I first met the Hills at the Out of Hand craft fair at the Knights of Columbus Hall in Homeland probably 15 years ago. My mom had bought something from them—it might have had a Klimt painting as the center medallion—from the ACC Craft Fair. Out of Hand is held each year on the first Sunday in December, and it’s an annual tradition for me, my mother, and my sister.
Though it’s a small space with only about 20 vendors, many of them the same year after year, it’s choice stuff. Potter Elaine Ozol was there most years, with her wonderful pumpkin pots and moon mugs. I went to college with her son and always enjoyed catching up. My commercial-art teacher from high school, Ed Smith, sold his wicked cool clocks before he died. He thought I was a weirdo, but I think he was weirder, and I loved that about him. Sandy Magsamen is there every year; she painted a cover of Joe
, my coffee magazine; it’s hanging in my kitchen. The year before last, the Masking Tape Guy was there, and my mom commissioned my favorite present ever—a masking-tape portrait of me surrounded by crows.

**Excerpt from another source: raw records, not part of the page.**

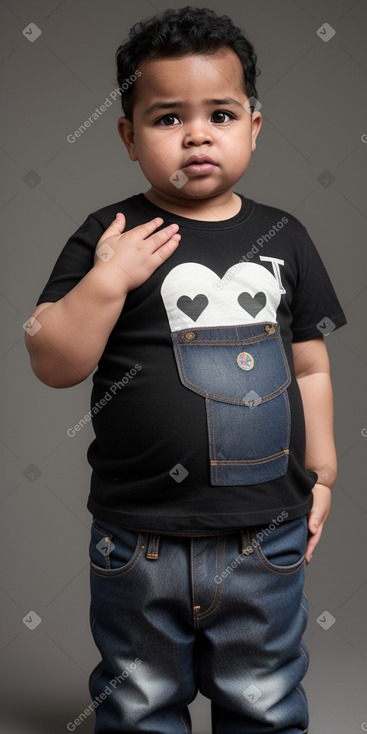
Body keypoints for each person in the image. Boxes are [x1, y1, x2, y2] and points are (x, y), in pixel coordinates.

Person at [25, 6, 347, 733]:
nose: (197, 134)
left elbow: (309, 364)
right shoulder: (110, 236)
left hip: (262, 531)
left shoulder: (284, 237)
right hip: (137, 536)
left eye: (221, 114)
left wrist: (321, 470)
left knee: (262, 693)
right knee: (138, 699)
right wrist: (107, 281)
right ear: (128, 137)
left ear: (253, 128)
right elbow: (52, 360)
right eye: (167, 118)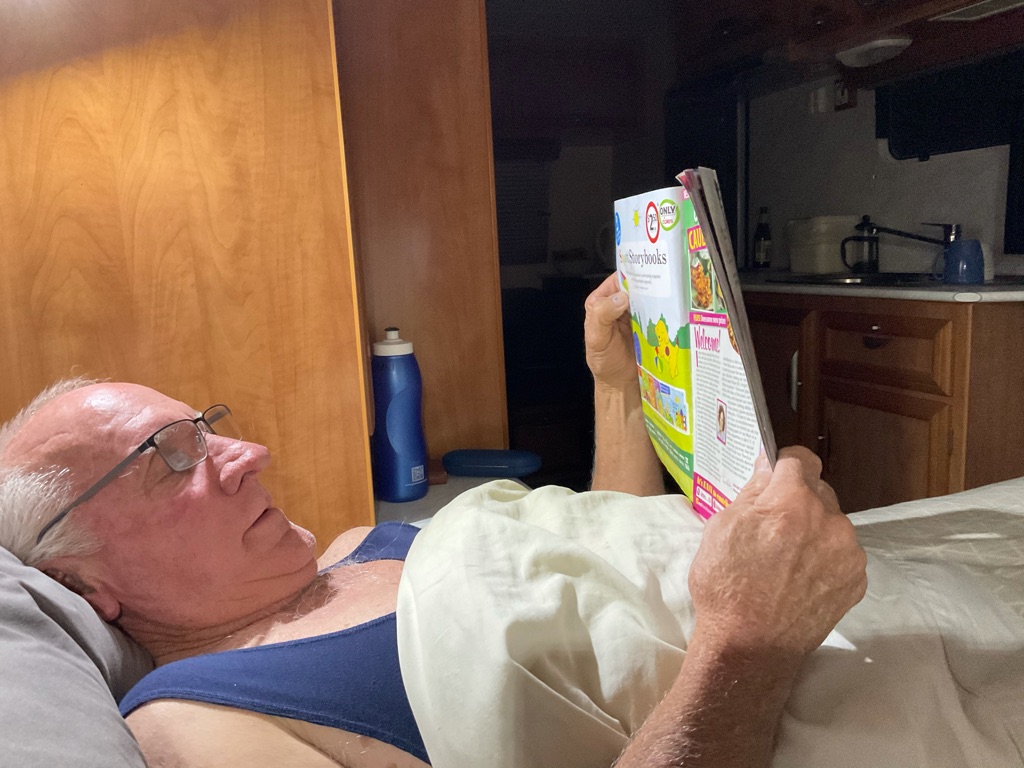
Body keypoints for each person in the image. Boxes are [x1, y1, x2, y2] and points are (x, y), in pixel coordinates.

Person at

But she couldn’t make it this year; Mom was on Long Island at a bar mitzvah or something. My sister was taking her boards so she could give Novocain needles. I took my friend Kim, who’d never been—and who was a good sport when I made her traipse around the graveyard next door in the foggy cold. When we got there, I checked in with the button lady on behalf of my mom. She had a knowing look in her eye when she asked if everyone was OK. I told her that my father had died, and we both cried a little. She came out of the booth to hug me and tell me that she is now driving my uncle’s car after having answered an ad for it on Craigslist.
I bought a pair of earrings from Mary DeMarco, as usual, ogled some silver jewelry with birds on it, and got a WORD onesie for one of my dearest friends (who had her baby today!). And then I visited the Hills.
Karen’s jewelry is more my mom’s style. But last year, I fell in love with some single-strand love bead necklaces. They were pricey, or I’d have bought one on the spot. I have thought about it all year—always meant to ask about getting one at a because-I’m-a-weekly-shiatsu-customer discount. Nearly every visit, I’d meditate on one of those necklaces, and I’d forget to ask. There they were, still nearly $200 because of all the antique, 100+-year trade beads on them. Maybe after Christmas, I said. I couldn’t justify it right now.
I walked around a bit more and poked my head in the food area. My mom and sister and I would usually get a snack there—a muffin or a cookie or some savory pie. Those lunches were made by the former owners of Puffins, a vegetarian restaurant with some of the best food anywhere. They and the Hills are best friends. Their daughter was married to my father’s business partner until recently.
I introduced Kim to “my shiatsu guy” and Karen, and she went off to look for gifts. Karen called me over with an offer. “I want to trade you,” she said. “One of these necklaces for one of your calendars.” I laughed. Ten calendars, she meant. No. She just wanted a new calendar, like the one I gave them last year.
I left with the necklace and plans to ritualize it. I dunno—maybe I’ll wave some sage over it and say a prayer. Jim tells me that the word for bead and the word for prayer are the same. (So prayer bead is redundant.)
I had a shiatsu treatment today, instead of my usual Thursday. I asked Jim if I could take a picture of the Buddha head, and he finally corrected me: “Actually, she is Quan Yin, goddess of beauty and mercy.” Maybe he’d told me before, but I was too busy meditating on Buddha.
I took off my necklace and hung it on her, saying, “Maybe after they hang here for two hours, they’ll be infused with her mercy. I’ll put the necklace back on, and my wrinkles will disappear.”
After the treatment, I put the necklace back on, and I smiled.
Now if that’s not a miracle, I don’t know what is.